Goal of the exercise |
Each line of the material that mentions the word "Benefit" is to be copied.

Data shown |
____________

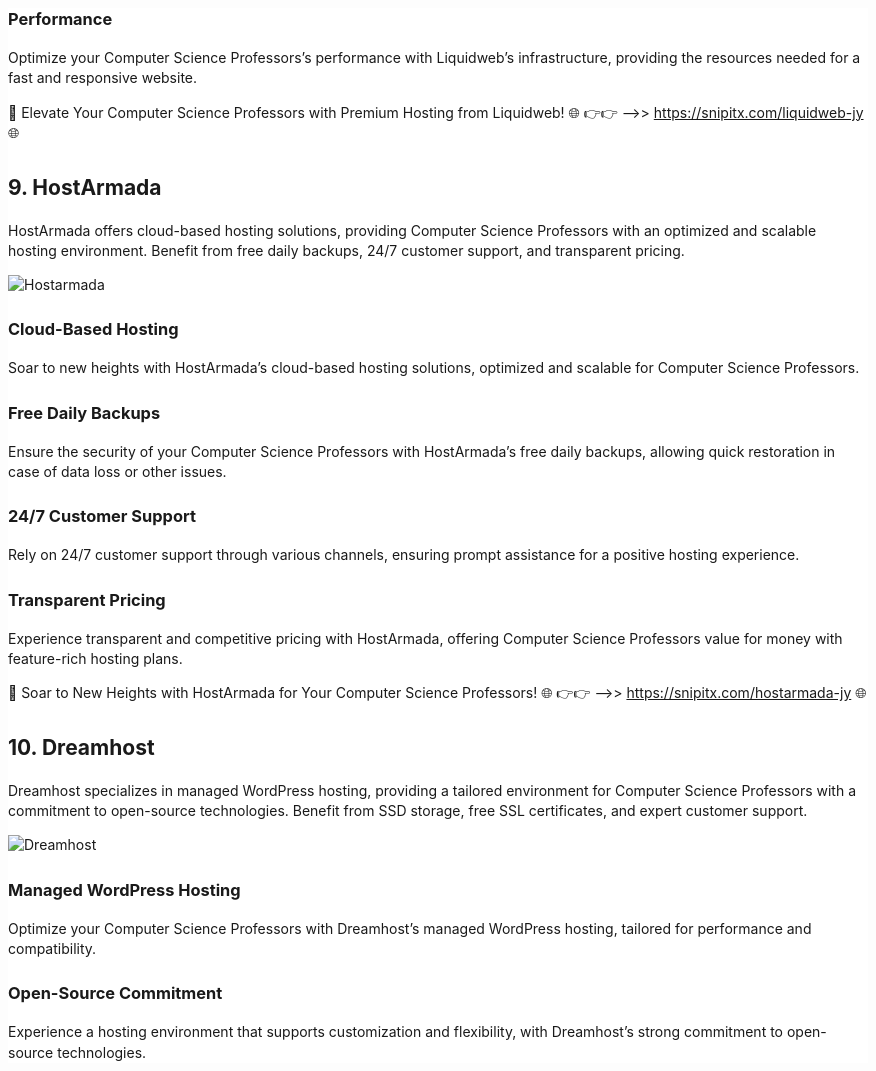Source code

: ### Performance
Optimize your Computer Science Professors’s performance with Liquidweb’s infrastructure, providing the resources needed for a fast and responsive website.

🚀 Elevate Your Computer Science Professors with Premium Hosting from Liquidweb! 🌐
👉👉 -->> https://snipitx.com/liquidweb-jy 🌐

## 9. HostArmada

HostArmada offers cloud-based hosting solutions, providing Computer Science Professors with an optimized and scalable hosting environment. Benefit from free daily backups, 24/7 customer support, and transparent pricing.

![Hostarmada](https://i.imgur.com/KFbdf3o.jpeg "Hostarmada Hosting")

### Cloud-Based Hosting
Soar to new heights with HostArmada’s cloud-based hosting solutions, optimized and scalable for Computer Science Professors.

### Free Daily Backups
Ensure the security of your Computer Science Professors with HostArmada’s free daily backups, allowing quick restoration in case of data loss or other issues.

### 24/7 Customer Support
Rely on 24/7 customer support through various channels, ensuring prompt assistance for a positive hosting experience.

### Transparent Pricing
Experience transparent and competitive pricing with HostArmada, offering Computer Science Professors value for money with feature-rich hosting plans.

🚀 Soar to New Heights with HostArmada for Your Computer Science Professors! 🌐
👉👉 -->> https://snipitx.com/hostarmada-jy 🌐

## 10. Dreamhost

Dreamhost specializes in managed WordPress hosting, providing a tailored environment for Computer Science Professors with a commitment to open-source technologies. Benefit from SSD storage, free SSL certificates, and expert customer support.

![Dreamhost](https://i.imgur.com/rXIg8ip.jpeg "Dreamhost Hosting")

### Managed WordPress Hosting
Optimize your Computer Science Professors with Dreamhost’s managed WordPress hosting, tailored for performance and compatibility.

### Open-Source Commitment
Experience a hosting environment that supports customization and flexibility, with Dreamhost’s strong commitment to open-source technologies.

____________

Exercise solution |
HostArmada offers cloud-based hosting solutions, providing Computer Science Professors with an optimized and scalable hosting environment. Benefit from free daily backups, 24/7 customer support, and transparent pricing.
Dreamhost specializes in managed WordPress hosting, providing a tailored environment for Computer Science Professors with a commitment to open-source technologies. Benefit from SSD storage, free SSL certificates, and expert customer support.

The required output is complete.